Surface Volta potential distribution of MZM-xCa. (a) 0%; (b) 0.38%; (c) 0.76%; and (d) 1.10%.

Moreover, the preferential corrosion areas were also observed at the interface positions, as shown in Figure 14. The schematic of corrosion mechanism is shown in Figure 15. When the fresh surface exposed to electrode containing corrosive ions, the Mg would immediately transfer into Mg2+ and combine with OH− to deposit Mg(OH)2 accompanied by the evolution of hydrogen (Figure 15a, Equation (4)). Prolonged the immersion time, the film layer formation and rupture were under a dynamic balance (Figure 15b, Equations (3) and (4)). Besides, the more OH− ions present in the Kokubo solution convert H2PO4− and HO42− to PO43−, and these PO43− ions can react with Ca2+ and Mg2+ in the electrolyte (Equations (6) and (7)) and result in the formation of calcium phosphate base apatite precipitations according to Equation (8). However, with further extension of the immersion time, the presence of abundant Cl− in Kokubo solution exerts the film layer more active and vulnerable to rupture (Figure 15c, Equation (4)). Besides, the defects, such as micro-cracks and vacancies, can provide diffusion channels for Cl− into film structure to react with MgO and Mg(OH)2, which accelerated the dissolution rate of the Mg substrate and caused the formation of localized corrosion (Figure 15d).

Figure 14

Preferential corrosion areas and morphologies were detected by SEM.

Figure 15

Schematic illustration of corrosion mechanism of as-studied alloys in the Kokubo solution.

4. Conclusions

Electrochemical tests and immersion results both showed that MZM-0.38 Ca has the best corrosion resistance, and yields a uniform corrosion morphology on the surface.
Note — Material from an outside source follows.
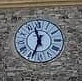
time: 11:33
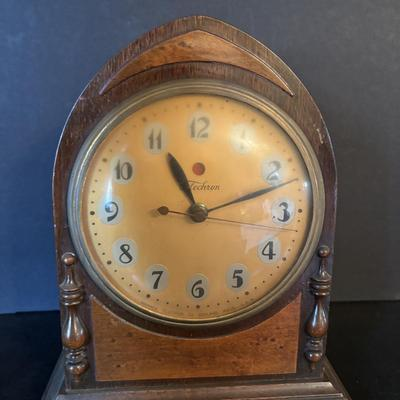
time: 10:55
The improvement of corrosion resistance could be attributed to the combined effects of the suitable content of Zn/Ca dissolving in α-Mg matrix and the modification of Ca-containing compounds by homogenization treatment.
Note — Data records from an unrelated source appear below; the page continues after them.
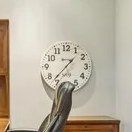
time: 1:37
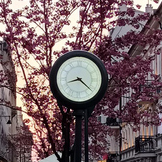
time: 8:21
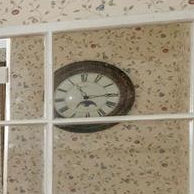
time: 5:14
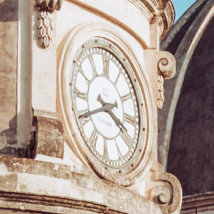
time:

With the increase of Ca content, nucleation driving forces for the phases formation were facilitated and the microstructure was refined. However, the large volume fraction of micro-galvanic presence between α-Mg and phase accelerates the micro-galvanic corrosion.

In vitro biocompatibility tests show the MZM-xCa alloys were safe to human bone marrow mesenchymal stem cells and were promising to be utilized as implant materials in the future.